December 12, 2017, Updated January 1, 2020

A new, long-term diet study published in the American Heart Association journal Circulation reveals that over 18 months the Mediterranean-low-carb (Med-LC) diet is significantly superior to a low-fat diet in decreasing some of the body’s fat-storage pools, even with only moderate weight loss.

“Weighing patients or using blood tests to detect changes hasn’t, until now, given us accurate pictures, literally, of how different fat deposits are impacted disproportionately by diet and exercise,” said Ben-Gurion University of the Negev Prof. Iris Shai, the primary investigator of the CENTRAL MRI trial.

“These findings suggest that moderate exercise combined with a Mediterranean/low carb diet may help reduce the amount of some fat deposits even if you don’t lose significant weight as part of the effort.”
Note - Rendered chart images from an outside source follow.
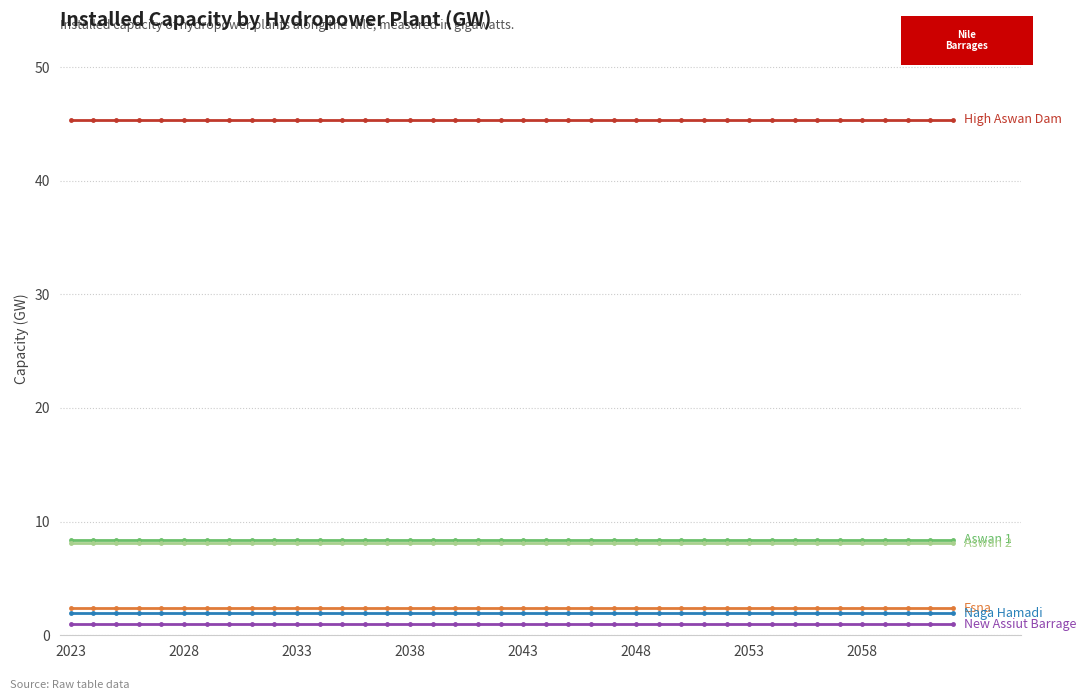

What is the maximum value shown in the chart?

45.3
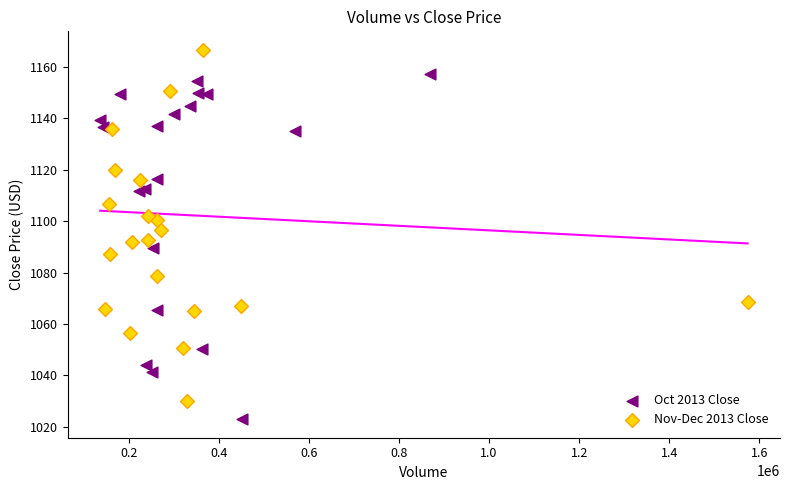

Which series reaches the maximum Y coordinate?

Nov-Dec 2013 Close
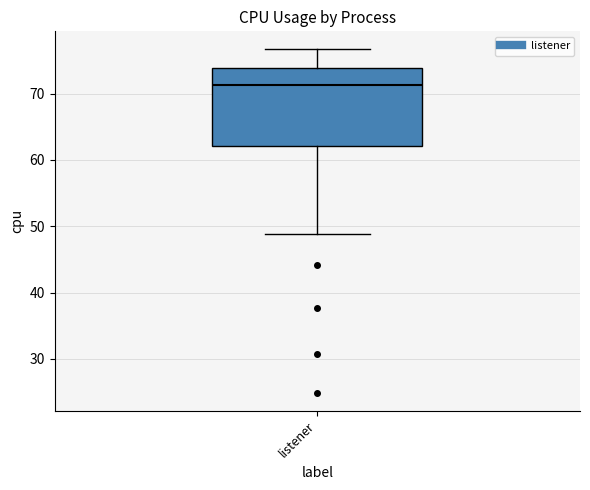

Transcribe this box plot: give where the median line is, the range the box spans, and where the two whiskers end, as read against the y-axis. The values are not printed on the chart, so give them approximately, as read against the axis.

median 71, box 62 to 74, whiskers 49 to 77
CENTRAL MRI, a randomized, controlled trial involving 278 sedentary, moderately overweight to obese men and women, marked the first time MRI imaging technology was used to plot changes in several of the body’s fat-storage pools throughout 18 months of Med-LC and low-fat diets with and without moderate physical exercise.

The study was done by BGU scientists in collaboration with the Dimona Nuclear Research Center and Soroka University Medical Center in Israel, and also included researchers from Harvard University in the US and Leipzig University in Germany.

“We learned in this trial that moderate, but persistent, weight loss may have dramatic beneficial effects on fat deposits related to diabetes and cardiovascular diseases,” Shai said.

Shai added that a Mediterranean diet rich in unsaturated fats and low in carbohydrates is a more effective strategy than an iso-caloric (moderate-carbohydrate) low-fat diet in dramatically reversing morbid fat-storage sites.

Earlier studies have found that Med-LC diets are effective in improving the cardio-metabolic state and in reversing carotid atherosclerosis.

“The CENTRAL study demonstrates that improving nutritional quality and being physically active can improve cardio-metabolic risk markers through changes in visceral/ectopic fat deposits that are not reflected by changes in body weight alone,” Shai concluded.